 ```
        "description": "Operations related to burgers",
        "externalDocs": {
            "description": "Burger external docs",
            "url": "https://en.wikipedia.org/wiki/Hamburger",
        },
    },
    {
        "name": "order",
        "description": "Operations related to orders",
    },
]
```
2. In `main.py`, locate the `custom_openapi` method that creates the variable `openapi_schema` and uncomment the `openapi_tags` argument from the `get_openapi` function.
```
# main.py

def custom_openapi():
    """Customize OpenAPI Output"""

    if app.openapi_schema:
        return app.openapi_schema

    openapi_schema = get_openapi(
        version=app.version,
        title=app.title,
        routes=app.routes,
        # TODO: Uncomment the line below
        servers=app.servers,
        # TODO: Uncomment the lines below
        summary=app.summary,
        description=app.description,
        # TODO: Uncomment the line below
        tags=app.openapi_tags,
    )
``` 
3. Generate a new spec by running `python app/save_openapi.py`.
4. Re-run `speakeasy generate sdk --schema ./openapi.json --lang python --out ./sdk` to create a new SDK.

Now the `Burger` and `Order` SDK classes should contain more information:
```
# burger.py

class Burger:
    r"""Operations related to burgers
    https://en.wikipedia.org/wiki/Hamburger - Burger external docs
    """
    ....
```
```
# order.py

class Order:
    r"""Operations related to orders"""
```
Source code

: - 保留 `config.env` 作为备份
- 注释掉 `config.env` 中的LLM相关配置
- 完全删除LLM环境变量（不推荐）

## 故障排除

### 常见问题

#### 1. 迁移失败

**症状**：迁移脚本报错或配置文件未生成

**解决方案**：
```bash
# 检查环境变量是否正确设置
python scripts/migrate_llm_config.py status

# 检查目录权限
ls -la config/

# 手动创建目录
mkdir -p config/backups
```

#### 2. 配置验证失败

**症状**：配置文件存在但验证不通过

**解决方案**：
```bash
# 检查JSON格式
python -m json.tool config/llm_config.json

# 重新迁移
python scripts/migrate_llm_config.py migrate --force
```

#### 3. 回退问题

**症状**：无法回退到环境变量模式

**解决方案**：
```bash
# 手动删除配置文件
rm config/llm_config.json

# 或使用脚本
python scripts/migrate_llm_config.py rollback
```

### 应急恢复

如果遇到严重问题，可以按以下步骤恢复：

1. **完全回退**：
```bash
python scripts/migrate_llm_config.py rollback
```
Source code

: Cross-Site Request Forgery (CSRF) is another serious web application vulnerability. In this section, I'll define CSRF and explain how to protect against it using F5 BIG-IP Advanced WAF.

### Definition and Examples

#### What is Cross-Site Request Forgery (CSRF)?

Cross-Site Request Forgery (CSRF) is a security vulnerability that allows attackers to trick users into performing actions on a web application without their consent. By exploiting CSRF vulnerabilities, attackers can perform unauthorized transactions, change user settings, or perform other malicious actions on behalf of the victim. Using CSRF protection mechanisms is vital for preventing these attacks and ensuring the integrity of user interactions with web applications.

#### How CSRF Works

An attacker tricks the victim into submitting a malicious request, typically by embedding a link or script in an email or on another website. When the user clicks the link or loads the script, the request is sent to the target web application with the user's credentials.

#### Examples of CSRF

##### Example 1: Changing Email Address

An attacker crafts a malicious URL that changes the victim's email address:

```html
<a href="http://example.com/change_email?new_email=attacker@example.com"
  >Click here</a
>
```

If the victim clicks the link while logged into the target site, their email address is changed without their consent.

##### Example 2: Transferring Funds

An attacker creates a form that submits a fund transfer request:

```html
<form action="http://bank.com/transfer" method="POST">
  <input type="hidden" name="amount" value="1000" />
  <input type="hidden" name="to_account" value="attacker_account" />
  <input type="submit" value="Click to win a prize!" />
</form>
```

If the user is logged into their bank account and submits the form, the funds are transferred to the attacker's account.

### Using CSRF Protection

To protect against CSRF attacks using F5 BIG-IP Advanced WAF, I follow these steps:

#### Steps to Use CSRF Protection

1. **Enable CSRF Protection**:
──────
**Task instructions**. Word for word, restate the data above from its first line down to and including the line with "create a new SDK.".

**Result of the task**.
 ```
        "description": "Operations related to burgers",
        "externalDocs": {
            "description": "Burger external docs",
            "url": "https://en.wikipedia.org/wiki/Hamburger",
        },
    },
    {
        "name": "order",
        "description": "Operations related to orders",
    },
]
```
2. In `main.py`, locate the `custom_openapi` method that creates the variable `openapi_schema` and uncomment the `openapi_tags` argument from the `get_openapi` function.
```
# main.py

def custom_openapi():
    """Customize OpenAPI Output"""

    if app.openapi_schema:
        return app.openapi_schema

    openapi_schema = get_openapi(
        version=app.version,
        title=app.title,
        routes=app.routes,
        # TODO: Uncomment the line below
        servers=app.servers,
        # TODO: Uncomment the lines below
        summary=app.summary,
        description=app.description,
        # TODO: Uncomment the line below
        tags=app.openapi_tags,
    )
``` 
3. Generate a new spec by running `python app/save_openapi.py`.
4. Re-run `speakeasy generate sdk --schema ./openapi.json --lang python --out ./sdk` to create a new SDK.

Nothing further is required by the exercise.